Seeking Heaven's Gate in L.A.

by William T. Anderson

Pub Date: May 25th, 2013
ISBN: 978-1-4895-7042-0
Publisher: CreateSpace

In a debut book about growing up black in California in the 1970s, a teenager attempts to avoid violence despite racism and gang warfare.

Roger, the oldest of four children, lives in South Central Los Angeles. This autobiographical novel opens with the then-14-year-old chafing against his “Little Worshipers” classification at Pilgrim Missionary Baptist Church. Moms and Pops force him and his siblings to attend church every Sunday—even though he has encountered bullies there, as well as at school—but he eventually chooses to become a member and be baptized. At a time when Crips and Bloods are in the ascendant, church is presented as a positive influence that counterbalances violence. Roger recognizes that he is fortunate to grow up in a two-parent family. Still, life isn’t easy for a young black man. The volume dramatizes Roger’s struggles with racism through a presentation of his experiences at the several schools he attends as a teenager. First he and a friend try to prove they can survive at an all-white junior high 27 miles away, but “everybody looked at Ron and me like we were from Pluto,” even scattering watermelon seeds around their lockers. After being attacked by a mob of white teenagers wielding pipes, Roger finally transfers to a school within walking distance that’s friendlier to African-Americans. Here, though, Crips steal kids’ lunch money, and Roger falls in with a rough crowd and gets caught shoplifting.
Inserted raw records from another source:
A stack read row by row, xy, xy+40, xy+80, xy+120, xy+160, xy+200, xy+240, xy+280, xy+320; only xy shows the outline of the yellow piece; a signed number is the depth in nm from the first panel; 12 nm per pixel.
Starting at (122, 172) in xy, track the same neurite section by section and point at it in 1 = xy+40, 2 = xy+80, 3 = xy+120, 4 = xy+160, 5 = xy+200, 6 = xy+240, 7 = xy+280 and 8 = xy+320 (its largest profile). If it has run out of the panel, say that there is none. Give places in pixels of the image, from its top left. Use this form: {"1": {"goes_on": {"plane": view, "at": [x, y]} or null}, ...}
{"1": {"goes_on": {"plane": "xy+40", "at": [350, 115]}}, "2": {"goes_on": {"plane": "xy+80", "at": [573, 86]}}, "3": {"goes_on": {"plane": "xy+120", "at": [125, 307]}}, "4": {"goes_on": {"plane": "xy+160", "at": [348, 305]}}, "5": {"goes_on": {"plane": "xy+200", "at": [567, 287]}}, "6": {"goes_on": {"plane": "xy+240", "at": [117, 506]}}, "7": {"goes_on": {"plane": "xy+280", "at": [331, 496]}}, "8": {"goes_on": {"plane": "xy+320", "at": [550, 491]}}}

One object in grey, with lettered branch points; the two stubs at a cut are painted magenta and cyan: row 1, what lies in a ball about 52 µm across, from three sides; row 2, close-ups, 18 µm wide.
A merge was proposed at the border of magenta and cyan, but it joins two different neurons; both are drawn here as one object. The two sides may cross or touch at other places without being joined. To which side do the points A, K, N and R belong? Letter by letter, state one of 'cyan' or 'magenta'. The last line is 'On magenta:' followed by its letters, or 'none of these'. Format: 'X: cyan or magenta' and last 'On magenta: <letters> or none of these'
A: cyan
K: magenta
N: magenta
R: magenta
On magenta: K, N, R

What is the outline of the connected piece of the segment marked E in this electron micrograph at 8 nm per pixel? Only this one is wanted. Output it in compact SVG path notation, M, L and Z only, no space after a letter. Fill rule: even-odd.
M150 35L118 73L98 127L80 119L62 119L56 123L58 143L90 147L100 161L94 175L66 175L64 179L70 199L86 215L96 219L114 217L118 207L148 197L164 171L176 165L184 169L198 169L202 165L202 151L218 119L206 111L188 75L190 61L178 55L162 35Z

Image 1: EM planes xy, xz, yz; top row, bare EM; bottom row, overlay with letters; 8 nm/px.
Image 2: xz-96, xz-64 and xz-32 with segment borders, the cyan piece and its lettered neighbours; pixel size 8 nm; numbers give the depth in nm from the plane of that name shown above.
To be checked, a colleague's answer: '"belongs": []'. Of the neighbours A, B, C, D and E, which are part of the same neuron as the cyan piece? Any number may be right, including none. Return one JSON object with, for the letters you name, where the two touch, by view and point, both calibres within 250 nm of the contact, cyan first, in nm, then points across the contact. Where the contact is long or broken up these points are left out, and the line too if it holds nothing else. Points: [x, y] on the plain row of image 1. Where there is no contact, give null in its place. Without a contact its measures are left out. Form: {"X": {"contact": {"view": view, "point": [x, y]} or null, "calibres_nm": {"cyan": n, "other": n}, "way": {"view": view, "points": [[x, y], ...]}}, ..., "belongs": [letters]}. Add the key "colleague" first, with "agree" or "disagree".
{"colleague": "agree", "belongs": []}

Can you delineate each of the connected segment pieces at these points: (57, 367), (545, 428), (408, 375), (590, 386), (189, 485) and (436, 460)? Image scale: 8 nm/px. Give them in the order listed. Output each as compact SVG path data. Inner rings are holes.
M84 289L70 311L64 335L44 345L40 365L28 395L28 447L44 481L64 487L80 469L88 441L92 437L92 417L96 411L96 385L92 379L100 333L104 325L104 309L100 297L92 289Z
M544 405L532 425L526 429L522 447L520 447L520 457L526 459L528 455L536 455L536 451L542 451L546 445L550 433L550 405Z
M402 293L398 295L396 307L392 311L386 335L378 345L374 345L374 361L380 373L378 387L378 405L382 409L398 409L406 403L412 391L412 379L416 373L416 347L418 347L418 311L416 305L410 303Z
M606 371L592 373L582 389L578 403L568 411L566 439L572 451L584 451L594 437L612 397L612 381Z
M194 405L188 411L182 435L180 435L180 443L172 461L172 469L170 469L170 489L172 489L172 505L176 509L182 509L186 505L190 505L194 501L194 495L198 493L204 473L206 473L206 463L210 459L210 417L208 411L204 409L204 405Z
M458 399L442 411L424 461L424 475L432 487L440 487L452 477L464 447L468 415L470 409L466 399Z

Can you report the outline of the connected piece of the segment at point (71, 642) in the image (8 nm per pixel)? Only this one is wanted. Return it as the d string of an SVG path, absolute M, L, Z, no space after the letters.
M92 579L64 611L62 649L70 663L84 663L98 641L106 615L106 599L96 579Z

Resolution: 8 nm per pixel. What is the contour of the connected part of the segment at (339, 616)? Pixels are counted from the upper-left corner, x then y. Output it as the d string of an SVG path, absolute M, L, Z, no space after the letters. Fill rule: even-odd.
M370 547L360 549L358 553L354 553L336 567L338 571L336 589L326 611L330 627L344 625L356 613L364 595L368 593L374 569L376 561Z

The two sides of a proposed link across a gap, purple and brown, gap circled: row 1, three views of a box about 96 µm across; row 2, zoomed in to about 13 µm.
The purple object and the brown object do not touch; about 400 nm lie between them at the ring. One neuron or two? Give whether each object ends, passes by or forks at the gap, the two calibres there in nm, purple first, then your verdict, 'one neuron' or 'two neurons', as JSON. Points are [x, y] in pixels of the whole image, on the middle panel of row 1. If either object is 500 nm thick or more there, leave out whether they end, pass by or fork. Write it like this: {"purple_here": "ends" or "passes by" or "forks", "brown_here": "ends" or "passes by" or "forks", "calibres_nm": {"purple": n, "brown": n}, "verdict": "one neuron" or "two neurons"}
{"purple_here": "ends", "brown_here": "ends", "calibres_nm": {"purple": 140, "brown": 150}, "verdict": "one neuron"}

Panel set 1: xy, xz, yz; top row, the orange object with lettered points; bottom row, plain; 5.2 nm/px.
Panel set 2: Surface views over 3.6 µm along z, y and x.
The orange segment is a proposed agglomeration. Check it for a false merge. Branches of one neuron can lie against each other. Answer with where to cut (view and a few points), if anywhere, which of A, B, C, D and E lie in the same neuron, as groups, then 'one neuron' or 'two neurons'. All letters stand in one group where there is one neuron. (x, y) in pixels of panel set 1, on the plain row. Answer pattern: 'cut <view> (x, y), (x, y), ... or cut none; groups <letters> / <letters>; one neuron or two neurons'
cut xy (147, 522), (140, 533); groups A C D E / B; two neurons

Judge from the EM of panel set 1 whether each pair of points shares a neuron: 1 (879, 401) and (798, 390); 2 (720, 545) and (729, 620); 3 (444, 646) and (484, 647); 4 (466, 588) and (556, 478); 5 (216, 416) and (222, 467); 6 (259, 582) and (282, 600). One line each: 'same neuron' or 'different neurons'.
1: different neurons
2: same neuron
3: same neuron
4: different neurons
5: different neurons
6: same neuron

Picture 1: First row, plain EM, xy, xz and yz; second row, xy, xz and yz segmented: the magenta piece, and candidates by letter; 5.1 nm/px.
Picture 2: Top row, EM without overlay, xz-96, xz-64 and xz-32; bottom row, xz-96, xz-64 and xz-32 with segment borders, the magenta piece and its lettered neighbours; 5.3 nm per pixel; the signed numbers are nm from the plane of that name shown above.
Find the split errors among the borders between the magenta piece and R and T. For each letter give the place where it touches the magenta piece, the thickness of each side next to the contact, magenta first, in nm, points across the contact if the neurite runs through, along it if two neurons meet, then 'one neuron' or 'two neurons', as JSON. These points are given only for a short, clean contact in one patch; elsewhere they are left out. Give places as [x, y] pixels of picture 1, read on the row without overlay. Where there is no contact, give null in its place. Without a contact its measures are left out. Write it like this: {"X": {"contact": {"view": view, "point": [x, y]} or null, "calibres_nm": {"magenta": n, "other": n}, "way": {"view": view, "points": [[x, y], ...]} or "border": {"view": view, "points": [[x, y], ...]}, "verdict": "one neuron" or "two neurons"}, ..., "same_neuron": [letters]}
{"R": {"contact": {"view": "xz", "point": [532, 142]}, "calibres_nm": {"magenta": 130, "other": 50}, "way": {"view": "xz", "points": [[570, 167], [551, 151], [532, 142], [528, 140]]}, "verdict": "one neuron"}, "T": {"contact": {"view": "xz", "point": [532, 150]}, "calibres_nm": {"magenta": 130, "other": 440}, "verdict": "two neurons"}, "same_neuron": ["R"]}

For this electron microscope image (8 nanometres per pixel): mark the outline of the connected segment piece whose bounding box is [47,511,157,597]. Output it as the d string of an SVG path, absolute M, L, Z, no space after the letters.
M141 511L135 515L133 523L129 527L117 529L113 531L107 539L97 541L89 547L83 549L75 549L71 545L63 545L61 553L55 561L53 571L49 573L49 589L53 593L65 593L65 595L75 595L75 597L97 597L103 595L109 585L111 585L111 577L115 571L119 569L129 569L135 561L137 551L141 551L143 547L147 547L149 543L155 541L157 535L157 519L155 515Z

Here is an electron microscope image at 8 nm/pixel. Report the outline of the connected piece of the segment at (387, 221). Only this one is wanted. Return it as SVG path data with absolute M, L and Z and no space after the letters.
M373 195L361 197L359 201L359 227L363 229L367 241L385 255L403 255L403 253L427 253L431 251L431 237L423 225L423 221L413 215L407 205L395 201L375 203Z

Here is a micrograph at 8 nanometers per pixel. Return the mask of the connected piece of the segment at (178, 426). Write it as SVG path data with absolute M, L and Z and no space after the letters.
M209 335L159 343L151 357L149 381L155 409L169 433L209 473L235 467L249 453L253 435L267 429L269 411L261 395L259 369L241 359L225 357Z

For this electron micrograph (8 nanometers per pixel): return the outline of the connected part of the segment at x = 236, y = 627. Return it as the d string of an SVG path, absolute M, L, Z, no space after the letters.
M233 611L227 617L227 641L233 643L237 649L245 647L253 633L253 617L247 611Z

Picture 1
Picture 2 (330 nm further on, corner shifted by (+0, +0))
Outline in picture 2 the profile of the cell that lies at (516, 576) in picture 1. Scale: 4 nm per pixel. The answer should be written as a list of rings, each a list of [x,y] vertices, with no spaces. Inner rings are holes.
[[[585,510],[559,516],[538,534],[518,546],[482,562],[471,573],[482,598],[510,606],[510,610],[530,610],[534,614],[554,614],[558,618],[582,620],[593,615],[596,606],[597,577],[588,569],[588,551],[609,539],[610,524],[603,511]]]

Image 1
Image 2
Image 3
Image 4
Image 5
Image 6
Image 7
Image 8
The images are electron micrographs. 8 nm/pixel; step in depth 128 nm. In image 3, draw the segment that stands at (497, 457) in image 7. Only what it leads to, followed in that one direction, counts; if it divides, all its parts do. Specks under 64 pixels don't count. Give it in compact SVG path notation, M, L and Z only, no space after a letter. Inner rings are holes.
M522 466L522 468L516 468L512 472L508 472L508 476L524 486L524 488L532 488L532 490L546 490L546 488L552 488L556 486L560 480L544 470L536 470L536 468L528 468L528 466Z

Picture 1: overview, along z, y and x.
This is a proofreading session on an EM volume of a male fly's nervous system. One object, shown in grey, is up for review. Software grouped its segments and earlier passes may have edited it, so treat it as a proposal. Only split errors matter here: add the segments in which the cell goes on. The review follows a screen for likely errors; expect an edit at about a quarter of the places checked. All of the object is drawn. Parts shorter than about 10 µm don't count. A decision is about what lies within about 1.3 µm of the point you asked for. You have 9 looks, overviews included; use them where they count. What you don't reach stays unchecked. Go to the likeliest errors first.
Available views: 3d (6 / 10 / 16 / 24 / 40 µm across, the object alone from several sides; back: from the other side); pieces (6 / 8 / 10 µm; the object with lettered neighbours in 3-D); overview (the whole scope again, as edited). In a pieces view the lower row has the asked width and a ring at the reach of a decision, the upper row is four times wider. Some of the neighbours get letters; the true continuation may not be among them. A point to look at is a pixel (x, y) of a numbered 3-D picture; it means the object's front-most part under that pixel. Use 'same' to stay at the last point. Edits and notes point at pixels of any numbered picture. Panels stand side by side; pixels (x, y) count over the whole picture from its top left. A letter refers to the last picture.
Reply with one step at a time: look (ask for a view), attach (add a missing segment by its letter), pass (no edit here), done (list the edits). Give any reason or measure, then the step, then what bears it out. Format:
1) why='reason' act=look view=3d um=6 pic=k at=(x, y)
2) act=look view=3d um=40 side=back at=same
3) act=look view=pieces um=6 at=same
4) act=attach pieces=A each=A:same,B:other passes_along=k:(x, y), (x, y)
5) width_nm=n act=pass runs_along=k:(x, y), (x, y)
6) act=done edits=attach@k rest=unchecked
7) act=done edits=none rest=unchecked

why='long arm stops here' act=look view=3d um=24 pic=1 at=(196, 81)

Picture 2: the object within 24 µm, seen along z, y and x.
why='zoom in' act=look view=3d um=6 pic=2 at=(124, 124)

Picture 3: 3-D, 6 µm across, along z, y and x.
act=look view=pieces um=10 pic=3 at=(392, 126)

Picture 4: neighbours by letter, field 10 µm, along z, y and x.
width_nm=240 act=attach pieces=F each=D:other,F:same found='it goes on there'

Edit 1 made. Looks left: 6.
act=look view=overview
At his final school, blacks and Mexicans go head-to-head, and an unfortunate incident sees him arrested at age 17. Anderson’s dialogue is strong throughout this lively novel, as is the sense of internal conflict between Christianity and carnal desire: “I was willing to throw part of my faith out the church window for the sake of getting” sex, he recalls. In a series of black-and-white photos—labeled, textbooklike, “Figure 1” and so on—Anderson revisits his childhood haunts, another strategy, though perhaps a superfluous one, for bringing Roger’s story to life. The cliffhanger ending suggests that the author may be contemplating a sequel.

Sometimes harrowing, this striking account of an African-American’s life in Los Angeles delivers powerful moments.